Stored dataset items:
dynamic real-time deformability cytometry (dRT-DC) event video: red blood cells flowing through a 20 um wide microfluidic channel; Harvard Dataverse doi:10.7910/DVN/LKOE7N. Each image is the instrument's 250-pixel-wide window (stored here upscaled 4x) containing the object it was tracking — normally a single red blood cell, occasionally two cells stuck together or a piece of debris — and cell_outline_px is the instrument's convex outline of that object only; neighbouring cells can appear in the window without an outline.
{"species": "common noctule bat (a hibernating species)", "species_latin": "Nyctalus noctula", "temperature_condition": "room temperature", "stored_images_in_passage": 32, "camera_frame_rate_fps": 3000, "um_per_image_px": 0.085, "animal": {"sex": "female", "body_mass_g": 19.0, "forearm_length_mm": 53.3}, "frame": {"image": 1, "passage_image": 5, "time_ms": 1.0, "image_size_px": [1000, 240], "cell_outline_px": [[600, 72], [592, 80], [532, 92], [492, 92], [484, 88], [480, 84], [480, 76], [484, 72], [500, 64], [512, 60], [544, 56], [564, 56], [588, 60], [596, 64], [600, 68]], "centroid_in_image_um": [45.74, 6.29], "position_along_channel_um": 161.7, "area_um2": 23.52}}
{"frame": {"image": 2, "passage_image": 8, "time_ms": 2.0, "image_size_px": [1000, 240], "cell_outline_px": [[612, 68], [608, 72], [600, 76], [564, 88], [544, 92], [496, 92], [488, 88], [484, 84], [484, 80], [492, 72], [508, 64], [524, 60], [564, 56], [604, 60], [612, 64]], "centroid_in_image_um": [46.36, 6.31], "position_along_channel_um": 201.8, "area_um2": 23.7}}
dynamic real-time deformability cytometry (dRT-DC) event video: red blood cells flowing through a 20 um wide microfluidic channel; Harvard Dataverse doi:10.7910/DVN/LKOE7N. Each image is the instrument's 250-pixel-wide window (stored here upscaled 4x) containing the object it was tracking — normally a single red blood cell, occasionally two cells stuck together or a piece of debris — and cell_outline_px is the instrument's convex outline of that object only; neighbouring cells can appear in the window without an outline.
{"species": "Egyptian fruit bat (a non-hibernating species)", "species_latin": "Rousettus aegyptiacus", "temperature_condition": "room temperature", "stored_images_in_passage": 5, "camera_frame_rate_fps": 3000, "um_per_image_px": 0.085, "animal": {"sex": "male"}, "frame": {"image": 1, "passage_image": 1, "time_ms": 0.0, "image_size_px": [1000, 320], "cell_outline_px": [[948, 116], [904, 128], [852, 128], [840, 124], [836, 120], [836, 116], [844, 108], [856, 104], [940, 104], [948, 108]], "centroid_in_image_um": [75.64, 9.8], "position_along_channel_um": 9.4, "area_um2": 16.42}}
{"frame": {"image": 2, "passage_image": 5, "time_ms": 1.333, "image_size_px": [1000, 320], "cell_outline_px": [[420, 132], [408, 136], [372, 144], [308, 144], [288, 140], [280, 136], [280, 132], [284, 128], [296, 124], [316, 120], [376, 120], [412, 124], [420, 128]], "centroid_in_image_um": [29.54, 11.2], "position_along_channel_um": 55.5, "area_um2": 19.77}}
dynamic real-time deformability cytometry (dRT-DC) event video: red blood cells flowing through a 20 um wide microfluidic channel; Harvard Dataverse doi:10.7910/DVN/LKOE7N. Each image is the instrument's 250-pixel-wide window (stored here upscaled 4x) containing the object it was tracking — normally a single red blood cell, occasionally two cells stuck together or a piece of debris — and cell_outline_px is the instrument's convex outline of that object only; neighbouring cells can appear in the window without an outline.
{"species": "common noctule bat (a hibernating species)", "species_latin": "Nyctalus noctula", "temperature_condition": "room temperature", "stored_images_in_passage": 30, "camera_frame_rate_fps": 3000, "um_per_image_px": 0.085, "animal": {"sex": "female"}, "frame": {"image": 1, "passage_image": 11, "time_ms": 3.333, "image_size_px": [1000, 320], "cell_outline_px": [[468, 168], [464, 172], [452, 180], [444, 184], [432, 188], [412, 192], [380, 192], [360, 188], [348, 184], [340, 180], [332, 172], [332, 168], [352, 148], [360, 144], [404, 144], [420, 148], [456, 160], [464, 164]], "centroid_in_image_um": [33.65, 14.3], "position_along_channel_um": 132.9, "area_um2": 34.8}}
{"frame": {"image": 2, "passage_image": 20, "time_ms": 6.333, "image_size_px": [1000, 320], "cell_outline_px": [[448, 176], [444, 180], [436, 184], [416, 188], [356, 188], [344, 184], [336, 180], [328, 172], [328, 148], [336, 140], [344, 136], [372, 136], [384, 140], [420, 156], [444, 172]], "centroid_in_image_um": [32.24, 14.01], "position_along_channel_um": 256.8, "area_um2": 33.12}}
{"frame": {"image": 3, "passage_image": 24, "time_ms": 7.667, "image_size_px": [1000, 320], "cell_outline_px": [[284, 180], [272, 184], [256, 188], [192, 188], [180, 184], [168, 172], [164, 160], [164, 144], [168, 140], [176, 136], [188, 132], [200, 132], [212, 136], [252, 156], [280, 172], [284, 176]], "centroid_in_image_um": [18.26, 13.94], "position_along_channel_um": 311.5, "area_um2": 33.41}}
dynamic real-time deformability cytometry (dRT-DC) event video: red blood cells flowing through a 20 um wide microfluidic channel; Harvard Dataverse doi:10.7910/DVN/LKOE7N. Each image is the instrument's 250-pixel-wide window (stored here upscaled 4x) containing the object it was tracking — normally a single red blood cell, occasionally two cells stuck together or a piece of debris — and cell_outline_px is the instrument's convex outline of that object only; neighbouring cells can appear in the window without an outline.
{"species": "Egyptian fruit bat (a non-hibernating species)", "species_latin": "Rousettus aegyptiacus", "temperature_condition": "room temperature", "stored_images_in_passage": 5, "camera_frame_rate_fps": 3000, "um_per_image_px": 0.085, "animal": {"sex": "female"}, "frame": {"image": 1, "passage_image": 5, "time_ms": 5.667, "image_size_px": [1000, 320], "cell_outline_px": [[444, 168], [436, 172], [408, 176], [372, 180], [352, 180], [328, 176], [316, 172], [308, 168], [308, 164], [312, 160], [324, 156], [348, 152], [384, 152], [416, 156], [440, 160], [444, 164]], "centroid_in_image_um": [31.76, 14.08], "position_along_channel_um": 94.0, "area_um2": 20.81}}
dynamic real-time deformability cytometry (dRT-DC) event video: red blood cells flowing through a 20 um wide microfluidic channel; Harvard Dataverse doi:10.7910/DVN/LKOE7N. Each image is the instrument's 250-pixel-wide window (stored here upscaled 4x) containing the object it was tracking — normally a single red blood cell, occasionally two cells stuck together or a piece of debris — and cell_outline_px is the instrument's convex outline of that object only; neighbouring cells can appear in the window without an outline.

### Written instruction
Each record above should be returned exactly as it appears.

### Final answer
dynamic real-time deformability cytometry (dRT-DC) event video: red blood cells flowing through a 20 um wide microfluidic channel; Harvard Dataverse doi:10.7910/DVN/LKOE7N. Each image is the instrument's 250-pixel-wide window (stored here upscaled 4x) containing the object it was tracking — normally a single red blood cell, occasionally two cells stuck together or a piece of debris — and cell_outline_px is the instrument's convex outline of that object only; neighbouring cells can appear in the window without an outline.
{"species": "common noctule bat (a hibernating species)", "species_latin": "Nyctalus noctula", "temperature_condition": "room temperature", "stored_images_in_passage": 32, "camera_frame_rate_fps": 3000, "um_per_image_px": 0.085, "animal": {"sex": "female", "body_mass_g": 19.0, "forearm_length_mm": 53.3}, "frame": {"image": 1, "passage_image": 5, "time_ms": 1.0, "image_size_px": [1000, 240], "cell_outline_px": [[600, 72], [592, 80], [532, 92], [492, 92], [484, 88], [480, 84], [480, 76], [484, 72], [500, 64], [512, 60], [544, 56], [564, 56], [588, 60], [596, 64], [600, 68]], "centroid_in_image_um": [45.74, 6.29], "position_along_channel_um": 161.7, "area_um2": 23.52}}
{"frame": {"image": 2, "passage_image": 8, "time_ms": 2.0, "image_size_px": [1000, 240], "cell_outline_px": [[612, 68], [608, 72], [600, 76], [564, 88], [544, 92], [496, 92], [488, 88], [484, 84], [484, 80], [492, 72], [508, 64], [524, 60], [564, 56], [604, 60], [612, 64]], "centroid_in_image_um": [46.36, 6.31], "position_along_channel_um": 201.8, "area_um2": 23.7}}
dynamic real-time deformability cytometry (dRT-DC) event video: red blood cells flowing through a 20 um wide microfluidic channel; Harvard Dataverse doi:10.7910/DVN/LKOE7N. Each image is the instrument's 250-pixel-wide window (stored here upscaled 4x) containing the object it was tracking — normally a single red blood cell, occasionally two cells stuck together or a piece of debris — and cell_outline_px is the instrument's convex outline of that object only; neighbouring cells can appear in the window without an outline.
{"species": "Egyptian fruit bat (a non-hibernating species)", "species_latin": "Rousettus aegyptiacus", "temperature_condition": "room temperature", "stored_images_in_passage": 5, "camera_frame_rate_fps": 3000, "um_per_image_px": 0.085, "animal": {"sex": "male"}, "frame": {"image": 1, "passage_image": 1, "time_ms": 0.0, "image_size_px": [1000, 320], "cell_outline_px": [[948, 116], [904, 128], [852, 128], [840, 124], [836, 120], [836, 116], [844, 108], [856, 104], [940, 104], [948, 108]], "centroid_in_image_um": [75.64, 9.8], "position_along_channel_um": 9.4, "area_um2": 16.42}}
{"frame": {"image": 2, "passage_image": 5, "time_ms": 1.333, "image_size_px": [1000, 320], "cell_outline_px": [[420, 132], [408, 136], [372, 144], [308, 144], [288, 140], [280, 136], [280, 132], [284, 128], [296, 124], [316, 120], [376, 120], [412, 124], [420, 128]], "centroid_in_image_um": [29.54, 11.2], "position_along_channel_um": 55.5, "area_um2": 19.77}}
dynamic real-time deformability cytometry (dRT-DC) event video: red blood cells flowing through a 20 um wide microfluidic channel; Harvard Dataverse doi:10.7910/DVN/LKOE7N. Each image is the instrument's 250-pixel-wide window (stored here upscaled 4x) containing the object it was tracking — normally a single red blood cell, occasionally two cells stuck together or a piece of debris — and cell_outline_px is the instrument's convex outline of that object only; neighbouring cells can appear in the window without an outline.
{"species": "common noctule bat (a hibernating species)", "species_latin": "Nyctalus noctula", "temperature_condition": "room temperature", "stored_images_in_passage": 30, "camera_frame_rate_fps": 3000, "um_per_image_px": 0.085, "animal": {"sex": "female"}, "frame": {"image": 1, "passage_image": 11, "time_ms": 3.333, "image_size_px": [1000, 320], "cell_outline_px": [[468, 168], [464, 172], [452, 180], [444, 184], [432, 188], [412, 192], [380, 192], [360, 188], [348, 184], [340, 180], [332, 172], [332, 168], [352, 148], [360, 144], [404, 144], [420, 148], [456, 160], [464, 164]], "centroid_in_image_um": [33.65, 14.3], "position_along_channel_um": 132.9, "area_um2": 34.8}}
{"frame": {"image": 2, "passage_image": 20, "time_ms": 6.333, "image_size_px": [1000, 320], "cell_outline_px": [[448, 176], [444, 180], [436, 184], [416, 188], [356, 188], [344, 184], [336, 180], [328, 172], [328, 148], [336, 140], [344, 136], [372, 136], [384, 140], [420, 156], [444, 172]], "centroid_in_image_um": [32.24, 14.01], "position_along_channel_um": 256.8, "area_um2": 33.12}}
{"frame": {"image": 3, "passage_image": 24, "time_ms": 7.667, "image_size_px": [1000, 320], "cell_outline_px": [[284, 180], [272, 184], [256, 188], [192, 188], [180, 184], [168, 172], [164, 160], [164, 144], [168, 140], [176, 136], [188, 132], [200, 132], [212, 136], [252, 156], [280, 172], [284, 176]], "centroid_in_image_um": [18.26, 13.94], "position_along_channel_um": 311.5, "area_um2": 33.41}}
dynamic real-time deformability cytometry (dRT-DC) event video: red blood cells flowing through a 20 um wide microfluidic channel; Harvard Dataverse doi:10.7910/DVN/LKOE7N. Each image is the instrument's 250-pixel-wide window (stored here upscaled 4x) containing the object it was tracking — normally a single red blood cell, occasionally two cells stuck together or a piece of debris — and cell_outline_px is the instrument's convex outline of that object only; neighbouring cells can appear in the window without an outline.
{"species": "Egyptian fruit bat (a non-hibernating species)", "species_latin": "Rousettus aegyptiacus", "temperature_condition": "room temperature", "stored_images_in_passage": 5, "camera_frame_rate_fps": 3000, "um_per_image_px": 0.085, "animal": {"sex": "female"}, "frame": {"image": 1, "passage_image": 5, "time_ms": 5.667, "image_size_px": [1000, 320], "cell_outline_px": [[444, 168], [436, 172], [408, 176], [372, 180], [352, 180], [328, 176], [316, 172], [308, 168], [308, 164], [312, 160], [324, 156], [348, 152], [384, 152], [416, 156], [440, 160], [444, 164]], "centroid_in_image_um": [31.76, 14.08], "position_along_channel_um": 94.0, "area_um2": 20.81}}
dynamic real-time deformability cytometry (dRT-DC) event video: red blood cells flowing through a 20 um wide microfluidic channel; Harvard Dataverse doi:10.7910/DVN/LKOE7N. Each image is the instrument's 250-pixel-wide window (stored here upscaled 4x) containing the object it was tracking — normally a single red blood cell, occasionally two cells stuck together or a piece of debris — and cell_outline_px is the instrument's convex outline of that object only; neighbouring cells can appear in the window without an outline.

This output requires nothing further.